Regulatory agencies always look for the most precise definition of the patients who may benefit of a specific therapy. Among others, they use the concept of number of patients treated for each patient who benefits of a drug. A decade ago, haemoglobin substitution therapies were in full development. One of them showed that when surgical patients required blood transfusion, 20% of them could be treated with a new medicinal product and would not need any administration of heterologous blood. The number to treat for this product was five, as for five patients who were treated one would really benefit by completely avoiding heterologous blood transfusion. However, four patients who had received the new medicinal product would still require some blood transfusion even if at a lower dose. This ratio was not considered as an acceptable benefit/risk and the medicinal product was not approved.
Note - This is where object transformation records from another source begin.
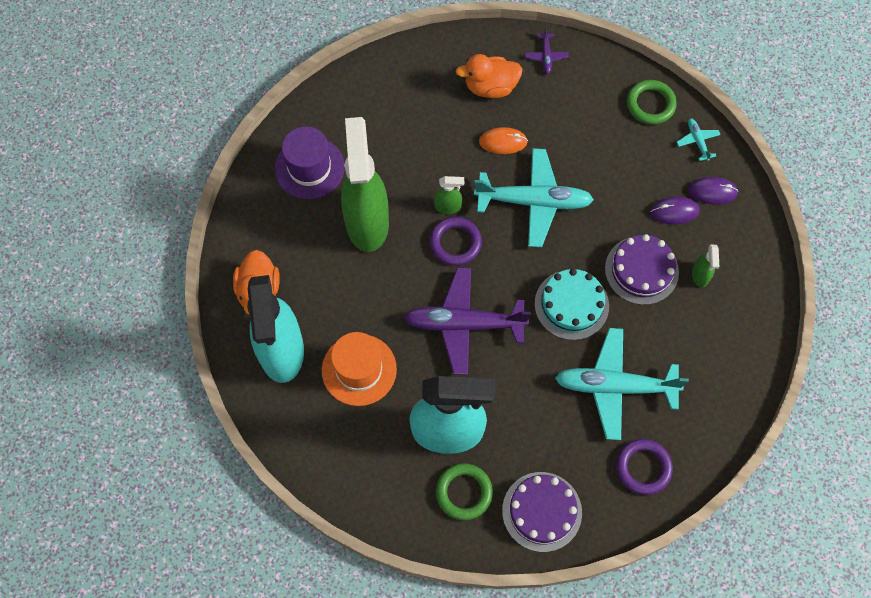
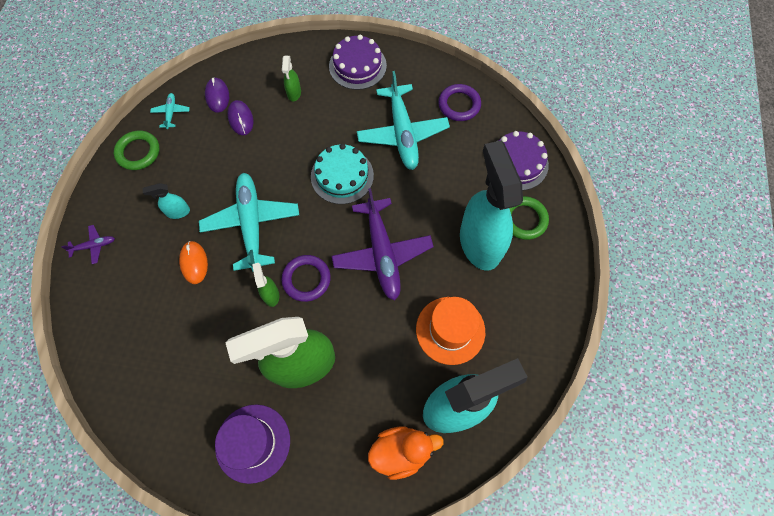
camera: 105 degrees left, 0 degrees up
orange duck [456,54,522,98] -> none
purple cake [605,234,679,305] -> purple cake moved to [329,35,387,90]
turquoise plane [677,118,721,161] -> turquoise plane turned 120 degrees clockwise [150,93,190,129]
green spray bottle [692,245,719,288] -> green spray bottle turned 105 degrees clockwise [282,56,301,101]
none -> turquoise spray bottle [143,183,190,219]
Clearly the recent advances in pharmacogenomics will help the pharmaceutical industry in better pre-identifying the subpopulation that will benefit from the new drugs in development. This will help getting the needed medicinal products to the populations of patients who might benefit from them by improving their benefit/risk ratio.

The biomarker used to select a specific population should meet a number of characteristics: 1/ be measurable and quantifiable with a certain degree of consistency, 2/ demonstrate a relation between the marker and the disease mechanism  as well as with the pharmacological actions of a medicinal product; these are usually obtained from pre-clinical or early clinical studies (phase I-II), 3/ be validated in relation to the parameters discussed above in Phase II and Phase III clinical trials or by epidemiological methods.

From a regulatory perspective there is not much difference between a “normal” and a “personalised” medicinal product, except the need of a companion diagnostic assay to select the target patient population. This assay should be fully validated and approved. In Europe this is done in accordance with the in vitro diagnostic medical devices directive. Of course, this assay should be commercially available in the countries where the medicinal product will be marketed. Otherwise a “personalised” medicinal product is like all other medicinal products. Its positive benefit/risk ratio should be demonstrated in controlled clinical studies. However, appropriate selection of the target population for “personalised” medicines should lead to easier and higher benefit/risk estimates as patients who cannot benefit from the drug or who are at increased risk of adverse events would be excluded.